Argentina, 1985 fala ao Brasil

Argentina, 1985. 


Vencedor do Globo de Ouro em Filme Estrangeiro e disponível no Prime Vídeo da Amazon, Argentina, 1985 narra a história verídica dos promotores públicos Julio StrasseraLuís Moreno Ocampo, que ousaram investigar e processar a ditadura do país (1976-1983).

Strassera inicialmente achava que o processo daria em nada. Via colegas de magistrado e do governo civil, então recém-restaurado, relutantes. Agiu tal qual o Eliot Ness de Kevin Costner em Os Intocáveis (1987, de Brian de Palma). Cercado por policiais e políticos veteranos subordinados ao mafioso Al Capone, o agente do Tesouro Americano seguiu o conselho do experiente e honesto policial Jim Malone (Sean Connery) e foi buscar jovens idealistas na academia de polícia. No caso, o impetuoso George Stone (Andy Garcia). Strassera, dessa maneira, arregimentou uma equipe de jovens sonhadores e determinados, que não foram contaminados pelos erros de velhos medrosos e corruptos.

O protagonista é interpretado por Ricardo Darín, o ator argentino preferido dos brasileiros, de Clube da Lua, O Filho da Noiva, Um Conto Chinês, Relatos Selvagens, Nove Rainhas, O Segredo dos Seus Olhos e tantos outros. Não vou cair naquela de dizer que o cinema argentino é superior ao brasileiro. Conversa para outro momento. Darín é tipo vinho, fica melhor a cada trabalho.  

E por mais que mostre situações de um país que muitas vezes os brasileiros desconsiderem por rivalidades futebolísticas, Argentina, 1985, é um filme que fala direto ao nosso povo. 

Mostra que lá, após sete anos de ditadura - um terço de tempo do que durou a ditadura no Brasil, mas não menos sangrenta ou violenta, pelo contrário, pois o regime perseguiu, sequestrou, torturou, assassinou milhares de pessoas inocentes - os hermanos fizeram a lição de casa e botaram atrás das grades os militares responsáveis.

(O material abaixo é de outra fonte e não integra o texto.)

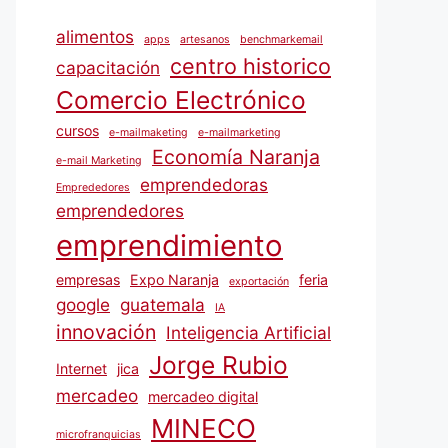
alimentos
apps
artesanos
benchmarkemail
centro historico
capacitación
Comercio Electrónico
cursos
e-mailmaketing
e-mailmarketing
Economía Naranja
e-mail Marketing
emprendedoras
Emprededores
emprendedores
emprendimiento
empresas
Expo Naranja
feria
exportación
google
guatemala
IA
innovación
Inteligencia Artificial
Jorge Rubio
Internet
jica
mercadeo
mercadeo digital
MINECO
microfranquicias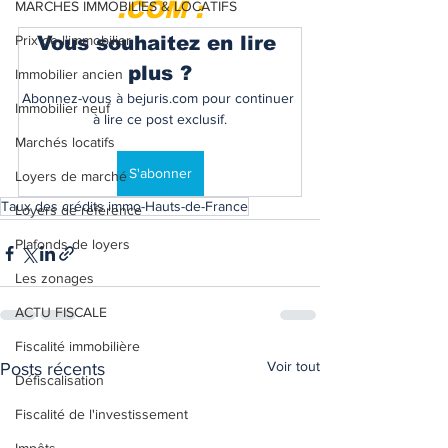
.COM :
MARCHES IMMOBILIES & LOCATIFS
Prix de l'immobilier
Vous souhaitez en lire 
plus ?
Immobilier ancien
Abonnez-vous à bejuris.com pour continuer 
Immobilier neuf
à lire ce post exclusif.
Marchés locatifs
S'abonner
Loyers de marché
Taux des crédits immo-Hauts-de-France
Loyers de référence
Plafonds de loyers
Les zonages
ACTU FISCALE
Fiscalité immobilière
Voir tout
Posts récents
Défiscalisation
Fiscalité de l'investissement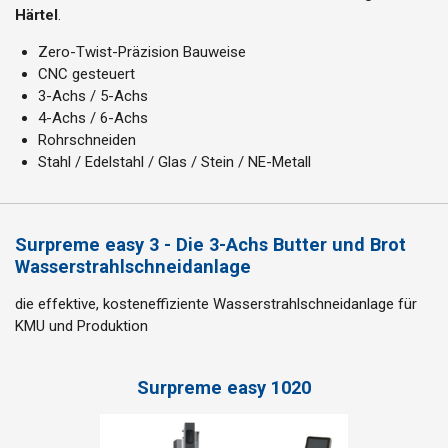
Härtel
.
Zero-Twist-Präzision Bauweise
CNC gesteuert
3-Achs / 5-Achs
4-Achs / 6-Achs
Rohrschneiden
Stahl / Edelstahl / Glas / Stein / NE-Metall
Surpreme easy 3 - Die 3-Achs Butter und Brot
Wasserstrahlschneidanlage
die effektive, kosteneffiziente Wasserstrahlschneidanlage für
KMU und Produktion
Surpreme easy 1020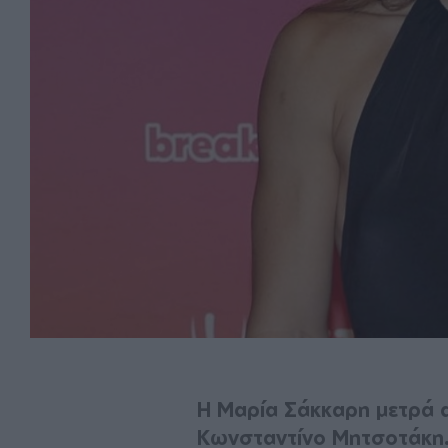
Η Μαρία Σάκκαρη μετρά α
Κωνσταντίνο Μητσοτάκη.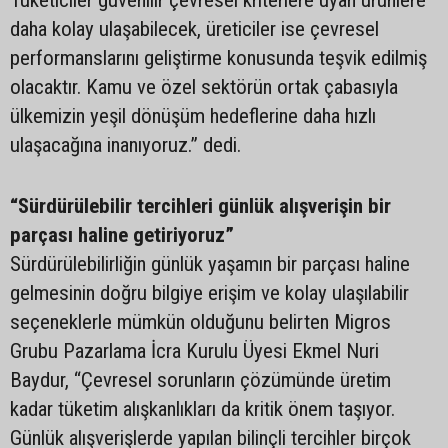
Tüketiciler güvenilir çevresel kriterlere uyan ürünlere
daha kolay ulaşabilecek, üreticiler ise çevresel
performanslarını geliştirme konusunda teşvik edilmiş
olacaktır. Kamu ve özel sektörün ortak çabasıyla
ülkemizin yeşil dönüşüm hedeflerine daha hızlı
ulaşacağına inanıyoruz.” dedi.
“Sürdürülebilir tercihleri günlük alışverişin bir
parçası haline getiriyoruz”
Sürdürülebilirliğin günlük yaşamın bir parçası haline
gelmesinin doğru bilgiye erişim ve kolay ulaşılabilir
seçeneklerle mümkün olduğunu belirten Migros
Grubu Pazarlama İcra Kurulu Üyesi Ekmel Nuri
Baydur, “Çevresel sorunların çözümünde üretim
kadar tüketim alışkanlıkları da kritik önem taşıyor.
Günlük alışverişlerde yapılan bilinçli tercihler birçok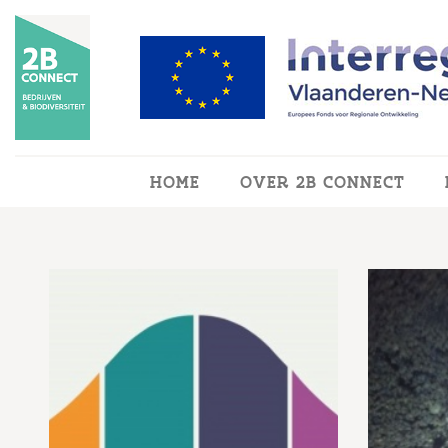
Overslaan en naar de inhoud gaan
HOME
OVER 2B CONNECT
Pagina's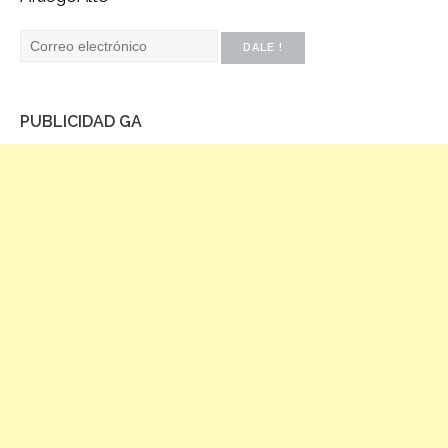
PUBLICIDAD GA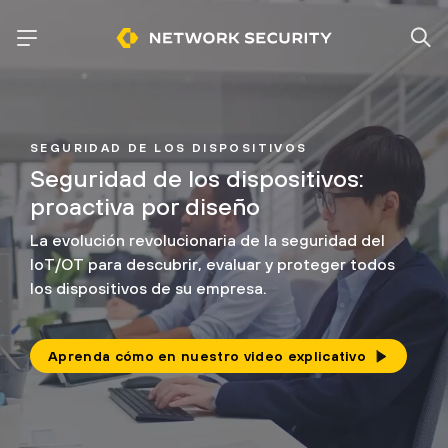
SEGURIDAD DE LOS DISPOSITIVOS
Seguridad de los dispositivos:
proactiva por diseño
La evolución revolucionaria de la seguridad del
IoT/OT para descubrir, evaluar y proteger todos
los dispositivos de su empresa.
Aprenda cómo en nuestro video explicativo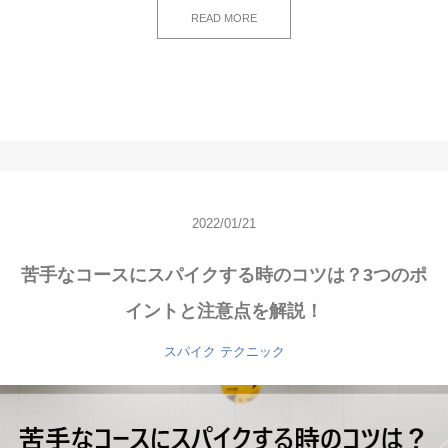
READ MORE
2022/01/21
苦手なコースにスパイクする時のコツは？3つのポ
イントと注意点を解説！
スパイク
テクニック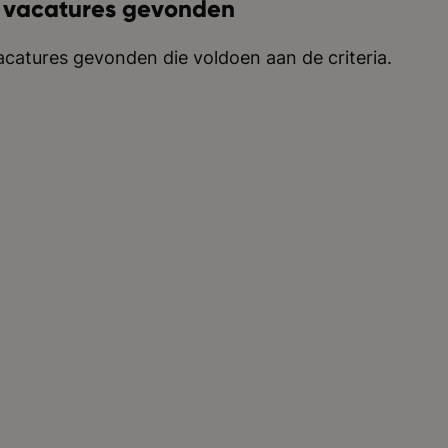
 vacatures gevonden
catures gevonden die voldoen aan de criteria.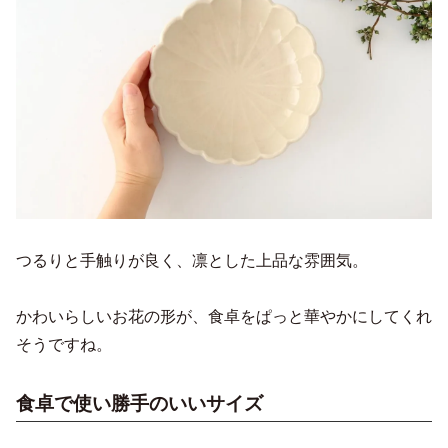
つるりと手触りが良く、凛とした上品な雰囲気。
かわいらしいお花の形が、食卓をぱっと華やかにしてくれ
そうですね。
食卓で使い勝手のいいサイズ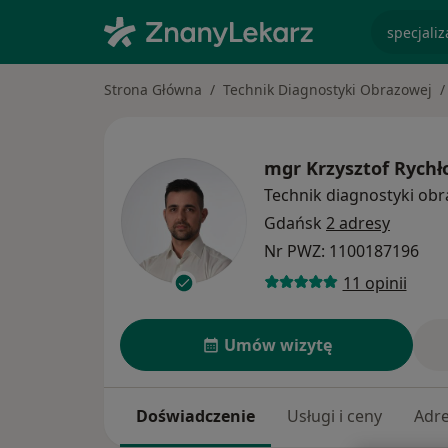
specjaliz
Strona Główna
Technik Diagnostyki Obrazowej
mgr
Krzysztof Rychł
Technik diagnostyki ob
Gdańsk
2 adresy
Nr PWZ: 1100187196
11 opinii
Umów wizytę
Doświadczenie
Usługi i ceny
Adr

Aqui, até houve a Comissão da Verdade anos atrás, mas longe da eficiência do país vizinho.

Na canção KGB, do CD Como Estão Vocês? (2003), os Titãs alertavam:

Ainda estão enterrados debaixo da cama. Desaparecidos, generais de pijama. Estão bem guardados no fundo do armário. Sequestradores e sequestrados. Ainda vão todos voltar e vão voltar todos juntos. Ainda vão todos voltar para assombrar o mundo”.

Pois é, aqui deixamos passar incólumes assassinos de farda. E essa falta de punição resultou em quatro anos do pior governo da história do país, de seres que sonham torturar, proibir, ditar regras, têm sanha pelo poder e se excitam com tudo isso. Não falo dos militares corretos, que sabem e entendem as forças armadas como instituições de estado, não de governo. Não generalizo a instituição, apesar da caterva que, volta e meia na história do Brasil, interfere na democracia.

Que Argentina, 1985, cuja narrativa lembra bastante longas-metragens e séries de tribunal hollywoodianos, e nem por isso perde valor, sirva de lição para nós após os atentados terroristas de 8 de janeiro de 2023. E que os boçais enfrentem, dentro do processo democrático, o rigor da lei, chafurdem no xilindró e tenham seu lugar de direito na lata de lixo da história.